The gunman was identified as 42-year-old Li Zhongren (李中仁), whose name was also rendered as Lee Zhong Ren. Li, a Chinese national of Korean descent, was previously a garment worker in As Lito for Rifu Corp. and Kyung Seung Co. Ltd. In 2008, he became a marketing representative for Rifu and was transferred to Kannat Tabla Shooting Range. The same year, Li filed a labor case against the shooting range's owner, Augustin C. Deleon Guerrero, over unpaid wages, which was decided in favor of Deleon Guerrero in May 2009. Shortly after, Deleon Guerrero died and in early 2009, the shooting range closed down. Since then, Li had been living at the shooting range as the site's caretaker. He was known to have voiced discontent over his failed attempts at opening another shooting range. An acquaintance stated that Li was "troubled with his labor status", but otherwise maintained a regular social life. The van he traveled in during the shootings was still registered to his deceased employer. The rifles used in the shootings are believed to have been taken from the shooting range.

It had been reported that he left a written note, variously described as a suicide note or last will, which stated "Negotiations for business have failed". Police officials believed that the shootings, reported as premeditated, were sparked by a frustration over financial issues.
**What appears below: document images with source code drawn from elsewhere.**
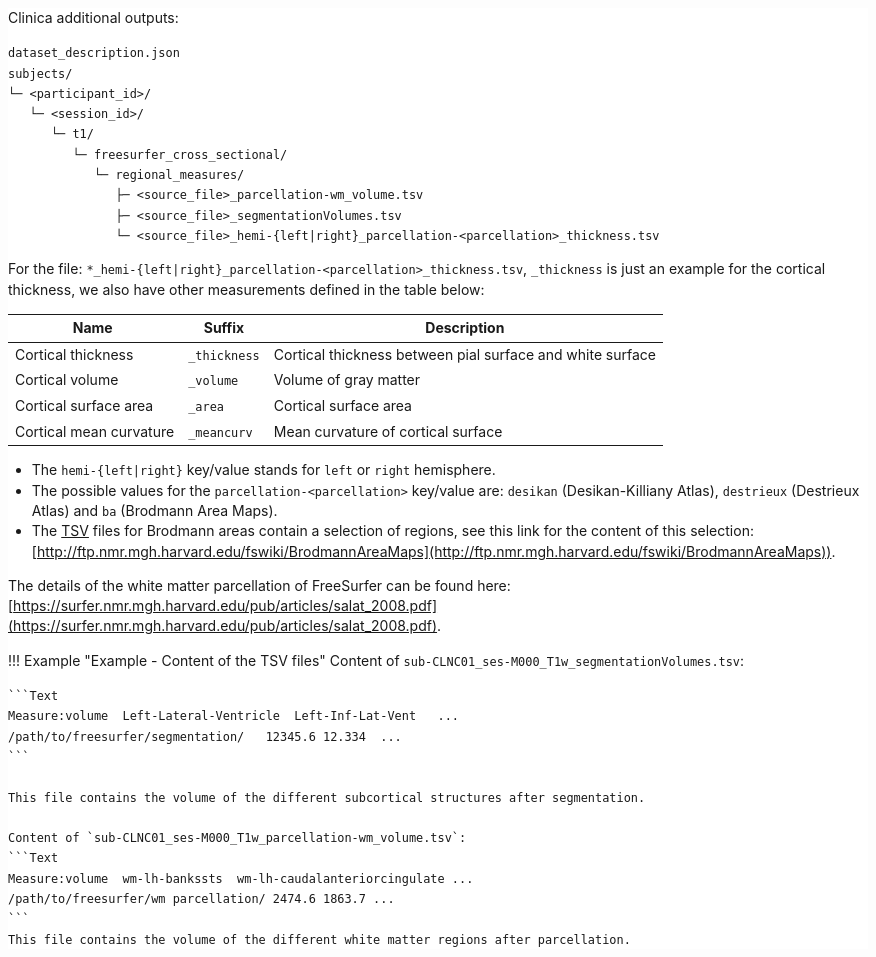 Clinica additional outputs:

```Text
dataset_description.json
subjects/
└─ <participant_id>/
   └─ <session_id>/
      └─ t1/
         └─ freesurfer_cross_sectional/
            └─ regional_measures/
               ├─ <source_file>_parcellation-wm_volume.tsv
               ├─ <source_file>_segmentationVolumes.tsv
               └─ <source_file>_hemi-{left|right}_parcellation-<parcellation>_thickness.tsv
```

For the file: `*_hemi-{left|right}_parcellation-<parcellation>_thickness.tsv`, `_thickness` is just an example for the cortical thickness, we also have other measurements defined in the table below:

| Name                    | Suffix       | Description |
|-------------------------|--------------|-------------|
| Cortical thickness      | `_thickness` | Cortical thickness between pial surface and white surface|
| Cortical volume         | `_volume`    | Volume of gray matter|
| Cortical surface area   | `_area`      | Cortical surface area|
| Cortical mean curvature | `_meancurv`  | Mean curvature of cortical surface|

- The `hemi-{left|right}` key/value stands for `left` or `right` hemisphere.
- The possible values for the `parcellation-<parcellation>` key/value are: `desikan` (Desikan-Killiany Atlas), `destrieux` (Destrieux Atlas) and `ba` (Brodmann Area Maps).
- The [TSV](../glossary.md#tsv) files for Brodmann areas contain a selection of regions, see this link for the content of this selection: [http://ftp.nmr.mgh.harvard.edu/fswiki/BrodmannAreaMaps](http://ftp.nmr.mgh.harvard.edu/fswiki/BrodmannAreaMaps)).

The details of the white matter parcellation of FreeSurfer can be found here: [https://surfer.nmr.mgh.harvard.edu/pub/articles/salat_2008.pdf](https://surfer.nmr.mgh.harvard.edu/pub/articles/salat_2008.pdf).

!!! Example "Example - Content of the TSV files"
    Content of `sub-CLNC01_ses­-M000_T1w_segmentationVolumes.tsv`:

    ```Text
    Measure:volume	Left-Lateral-Ventricle	Left-Inf-Lat-Vent	...
    /path/to/freesurfer/segmentation/	12345.6	12.334	...
    ```

    This file contains the volume of the different subcortical structures after segmentation.

    Content of `sub-CLNC01_ses­-M000_T1w_parcellation-wm_volume.tsv`:
    ```Text
    Measure:volume	wm-lh-bankssts	wm-lh-caudalanteriorcingulate ...
    /path/to/freesurfer/wm parcellation/ 2474.6	1863.7 ...
    ```
    This file contains the volume of the different white matter regions after parcellation.
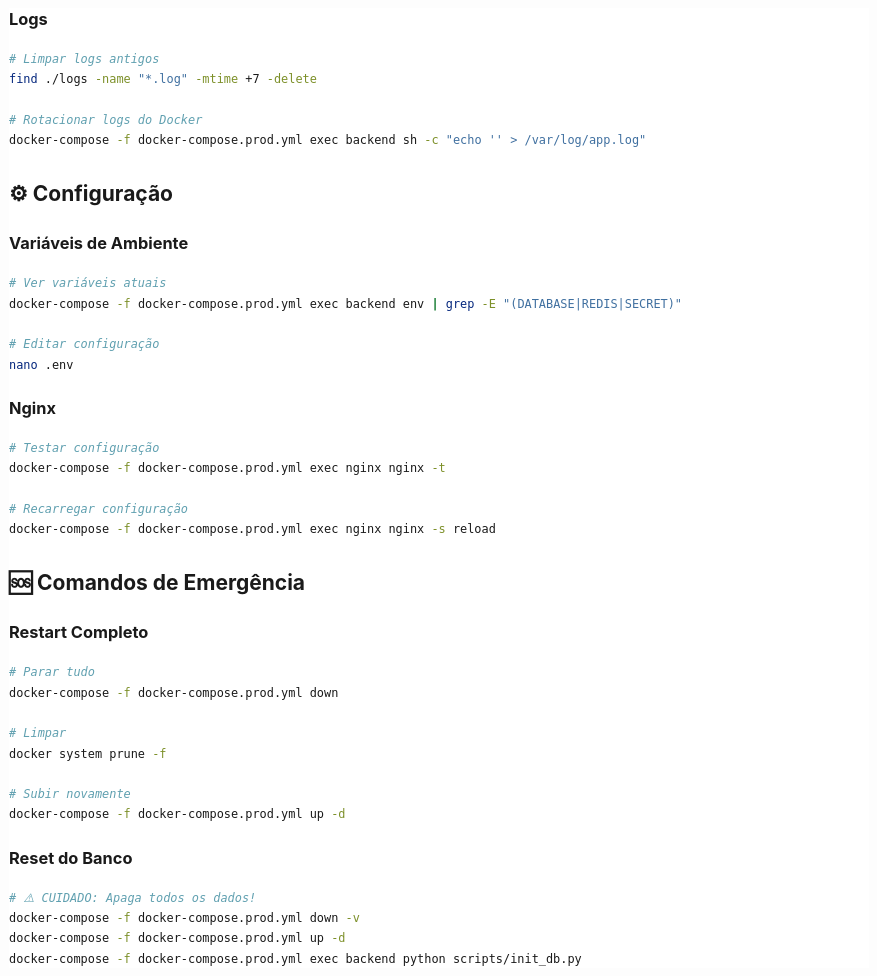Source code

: ### **Logs**
```bash
# Limpar logs antigos
find ./logs -name "*.log" -mtime +7 -delete

# Rotacionar logs do Docker
docker-compose -f docker-compose.prod.yml exec backend sh -c "echo '' > /var/log/app.log"
```

## ⚙️ **Configuração**

### **Variáveis de Ambiente**
```bash
# Ver variáveis atuais
docker-compose -f docker-compose.prod.yml exec backend env | grep -E "(DATABASE|REDIS|SECRET)"

# Editar configuração
nano .env
```

### **Nginx**
```bash
# Testar configuração
docker-compose -f docker-compose.prod.yml exec nginx nginx -t

# Recarregar configuração
docker-compose -f docker-compose.prod.yml exec nginx nginx -s reload
```

## 🆘 **Comandos de Emergência**

### **Restart Completo**
```bash
# Parar tudo
docker-compose -f docker-compose.prod.yml down

# Limpar
docker system prune -f

# Subir novamente
docker-compose -f docker-compose.prod.yml up -d
```

### **Reset do Banco**
```bash
# ⚠️ CUIDADO: Apaga todos os dados!
docker-compose -f docker-compose.prod.yml down -v
docker-compose -f docker-compose.prod.yml up -d
docker-compose -f docker-compose.prod.yml exec backend python scripts/init_db.py
```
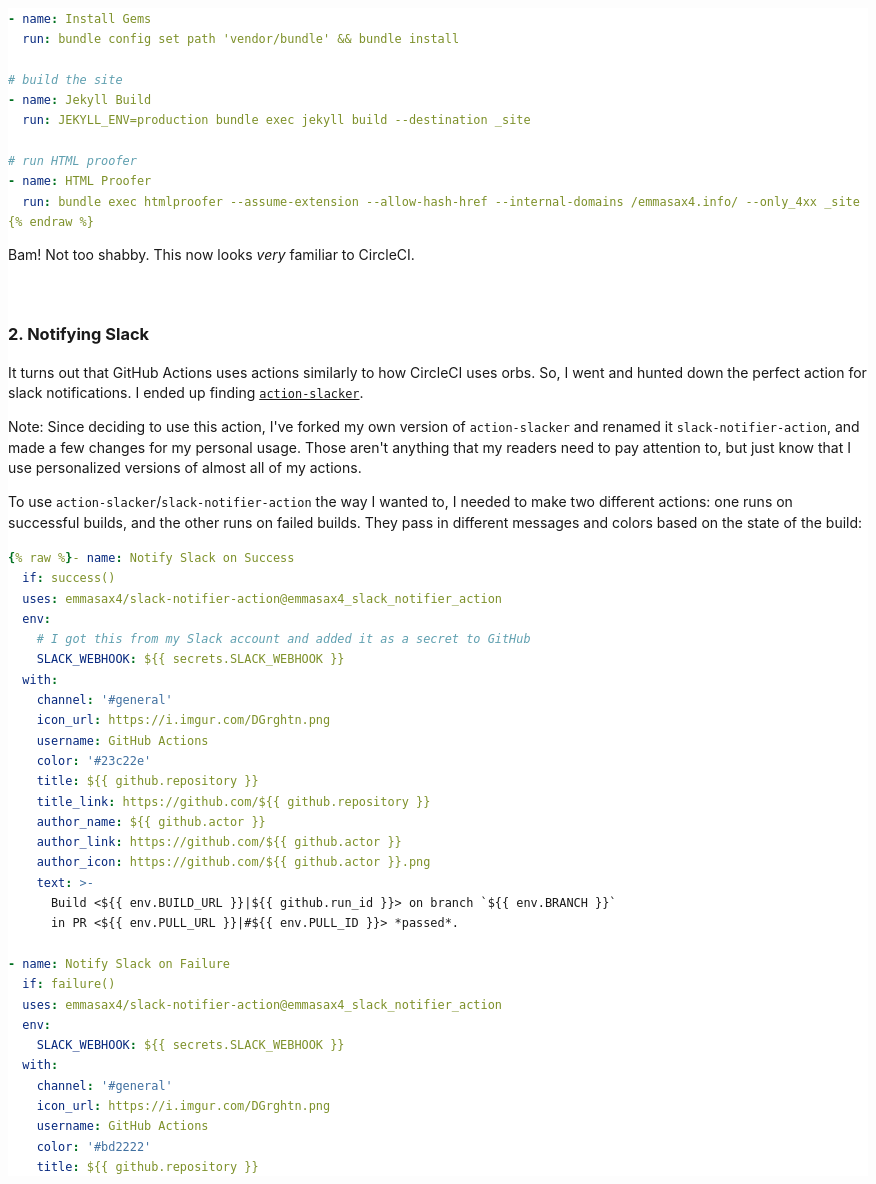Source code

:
 ```yml
- name: Install Gems
  run: bundle config set path 'vendor/bundle' && bundle install

# build the site
- name: Jekyll Build
  run: JEKYLL_ENV=production bundle exec jekyll build --destination _site

# run HTML proofer
- name: HTML Proofer
  run: bundle exec htmlproofer --assume-extension --allow-hash-href --internal-domains /emmasax4.info/ --only_4xx _site{% endraw %}
```

Bam! Not too shabby. This now looks _very_ familiar to CircleCI.

<div id="anchor">
  <a id="notifying-slack">&nbsp;</a>
</div>

### 2. Notifying Slack

It turns out that GitHub Actions uses actions similarly to how CircleCI uses orbs. So, I went and hunted down the perfect action for slack notifications. I ended up finding [`action-slacker`](https://github.com/marketplace/actions/action-slacker).

Note: Since deciding to use this action, I've forked my own version of `action-slacker` and renamed it `slack-notifier-action`, and made a few changes for my personal usage. Those aren't anything that my readers need to pay attention to, but just know that I use personalized versions of almost all of my actions.

To use `action-slacker`/`slack-notifier-action` the way I wanted to, I needed to make two different actions: one runs on successful builds, and the other runs on failed builds. They pass in different messages and colors based on the state of the build:

```yml
{% raw %}- name: Notify Slack on Success
  if: success()
  uses: emmasax4/slack-notifier-action@emmasax4_slack_notifier_action
  env:
    # I got this from my Slack account and added it as a secret to GitHub
    SLACK_WEBHOOK: ${{ secrets.SLACK_WEBHOOK }}
  with:
    channel: '#general'
    icon_url: https://i.imgur.com/DGrghtn.png
    username: GitHub Actions
    color: '#23c22e'
    title: ${{ github.repository }}
    title_link: https://github.com/${{ github.repository }}
    author_name: ${{ github.actor }}
    author_link: https://github.com/${{ github.actor }}
    author_icon: https://github.com/${{ github.actor }}.png
    text: >-
      Build <${{ env.BUILD_URL }}|${{ github.run_id }}> on branch `${{ env.BRANCH }}`
      in PR <${{ env.PULL_URL }}|#${{ env.PULL_ID }}> *passed*.

- name: Notify Slack on Failure
  if: failure()
  uses: emmasax4/slack-notifier-action@emmasax4_slack_notifier_action
  env:
    SLACK_WEBHOOK: ${{ secrets.SLACK_WEBHOOK }}
  with:
    channel: '#general'
    icon_url: https://i.imgur.com/DGrghtn.png
    username: GitHub Actions
    color: '#bd2222'
    title: ${{ github.repository }}
```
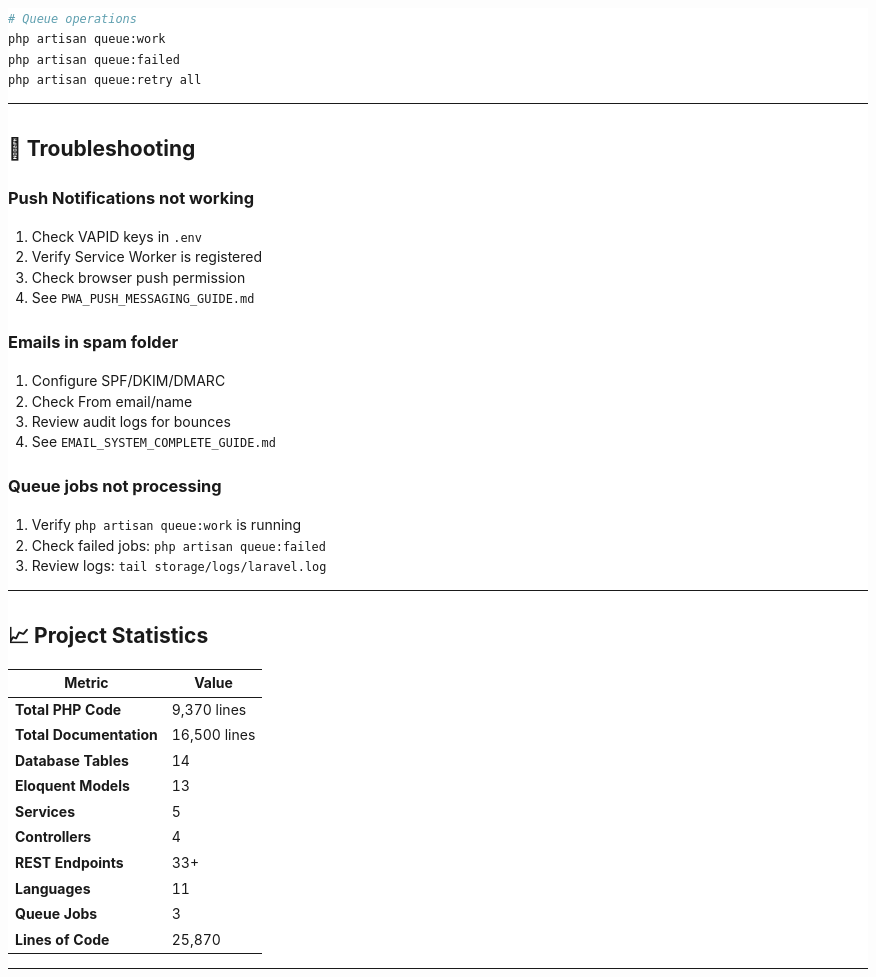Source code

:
 ```bash
# Queue operations
php artisan queue:work
php artisan queue:failed
php artisan queue:retry all
```

---

## 🚨 Troubleshooting

### Push Notifications not working
1. Check VAPID keys in `.env`
2. Verify Service Worker is registered
3. Check browser push permission
4. See `PWA_PUSH_MESSAGING_GUIDE.md`

### Emails in spam folder
1. Configure SPF/DKIM/DMARC
2. Check From email/name
3. Review audit logs for bounces
4. See `EMAIL_SYSTEM_COMPLETE_GUIDE.md`

### Queue jobs not processing
1. Verify `php artisan queue:work` is running
2. Check failed jobs: `php artisan queue:failed`
3. Review logs: `tail storage/logs/laravel.log`

---

## 📈 Project Statistics

| Metric | Value |
|--------|-------|
| **Total PHP Code** | 9,370 lines |
| **Total Documentation** | 16,500 lines |
| **Database Tables** | 14 |
| **Eloquent Models** | 13 |
| **Services** | 5 |
| **Controllers** | 4 |
| **REST Endpoints** | 33+ |
| **Languages** | 11 |
| **Queue Jobs** | 3 |
| **Lines of Code** | 25,870 |

---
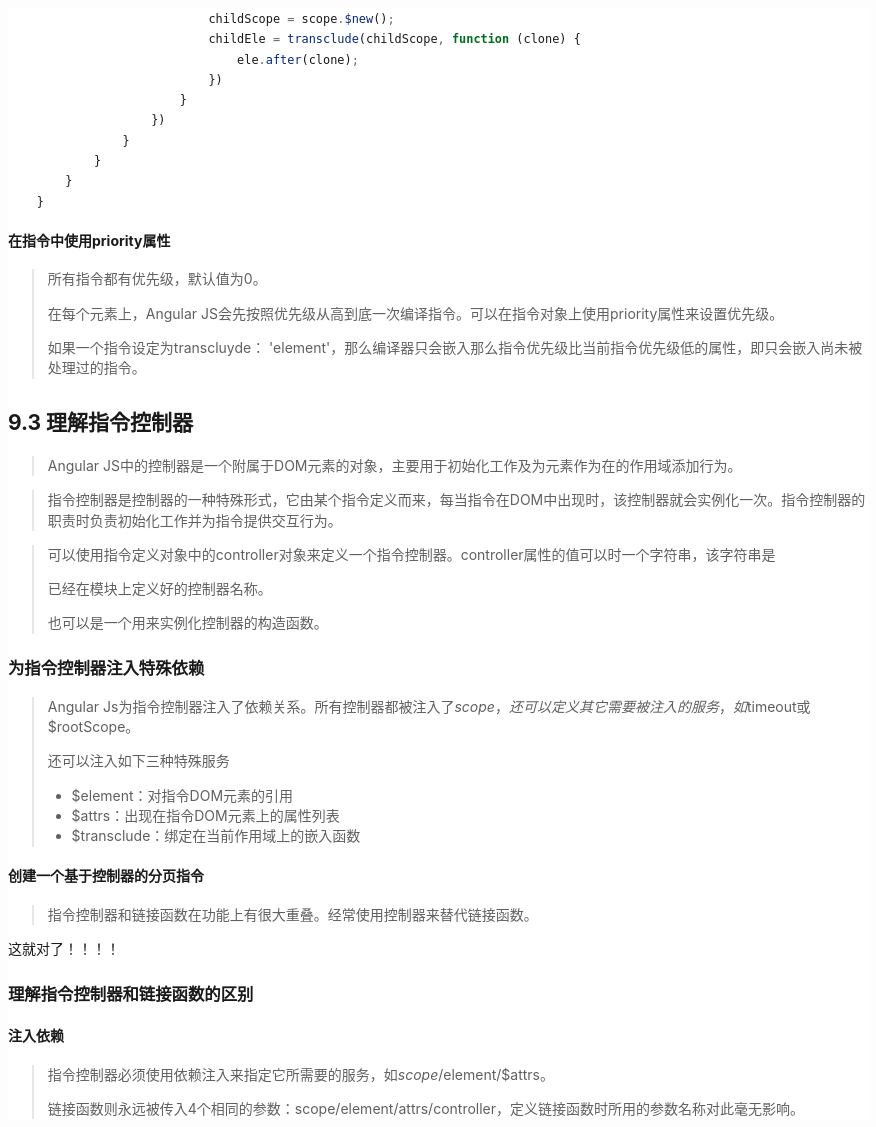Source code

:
 ```javascript
                            childScope = scope.$new();
                            childEle = transclude(childScope, function (clone) {
                                ele.after(clone);
                            })
                        }
                    })
                }
            }
        }
    }
```

#### 在指令中使用priority属性

> 所有指令都有优先级，默认值为0。
>
> 在每个元素上，Angular JS会先按照优先级从高到底一次编译指令。可以在指令对象上使用priority属性来设置优先级。
>
> 如果一个指令设定为transcluyde： 'element'，那么编译器只会嵌入那么指令优先级比当前指令优先级低的属性，即只会嵌入尚未被处理过的指令。

## 9.3 理解指令控制器

> Angular JS中的控制器是一个附属于DOM元素的对象，主要用于初始化工作及为元素作为在的作用域添加行为。

> 指令控制器是控制器的一种特殊形式，它由某个指令定义而来，每当指令在DOM中出现时，该控制器就会实例化一次。指令控制器的职责时负责初始化工作并为指令提供交互行为。

> 可以使用指令定义对象中的controller对象来定义一个指令控制器。controller属性的值可以时一个字符串，该字符串是
>
> 已经在模块上定义好的控制器名称。
>
> 也可以是一个用来实例化控制器的构造函数。

### 为指令控制器注入特殊依赖

> Angular Js为指令控制器注入了依赖关系。所有控制器都被注入了$scope，还可以定义其它需要被注入的服务，如$timeout或$rootScope。
>
> 还可以注入如下三种特殊服务
>
> - $element：对指令DOM元素的引用
> - $attrs：出现在指令DOM元素上的属性列表
> - $transclude：绑定在当前作用域上的嵌入函数

#### 创建一个基于控制器的分页指令

> 指令控制器和链接函数在功能上有很大重叠。经常使用控制器来替代链接函数。

这就对了！！！！

### 理解指令控制器和链接函数的区别

#### 注入依赖

> 指令控制器必须使用依赖注入来指定它所需要的服务，如$scope/$element/$attrs。
>
> 链接函数则永远被传入4个相同的参数：scope/element/attrs/controller，定义链接函数时所用的参数名称对此毫无影响。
While Li's identity was confirmed the day of the shooting, Saipan authorities initially only described the shooter as "a contract worker in his 30s or 40s from Asia". The Pacific News Center reported Li's name and identity the same day. Following initial difficulties, Li's family were notified by Saipan police through the Consulate-General of China, Los Angeles, whereupon it was agreed to have Li's remains returned to Heilongjiang.

== Investigation ==
The FBI and ATF took charge in determining the motive. South Korean government officials had already discounted terrorism as a factor.

== Reactions ==
The Governor of the Northern Mariana Islands Benigno Fitial said of the shooting, "My heart and prayers go out to the families and friends of the victims in today's shooting and most especially to those that were fatally wounded. The commonwealth has never experienced a tragic situation like this, and we are saddened by the appalling action of a single individual that has caused so much harm to our peaceful island community." Saipan Congressman Gregorio Sablan also commented, "The security we take for granted in our island homes has been broken by this senseless act of violence." Lieutenant Governor of the Northern Mariana Islands, Eloy Inos, told reporters, "This is an unfortunate but isolated incident. It happened for reasons unbeknownst to us, but we can handle this type of situation." Following the announcement that South Korean tourists were among the injured, this led to fears that tourism rates would drop at Saipan. Schools across the island were shut down for the day out of safety concerns.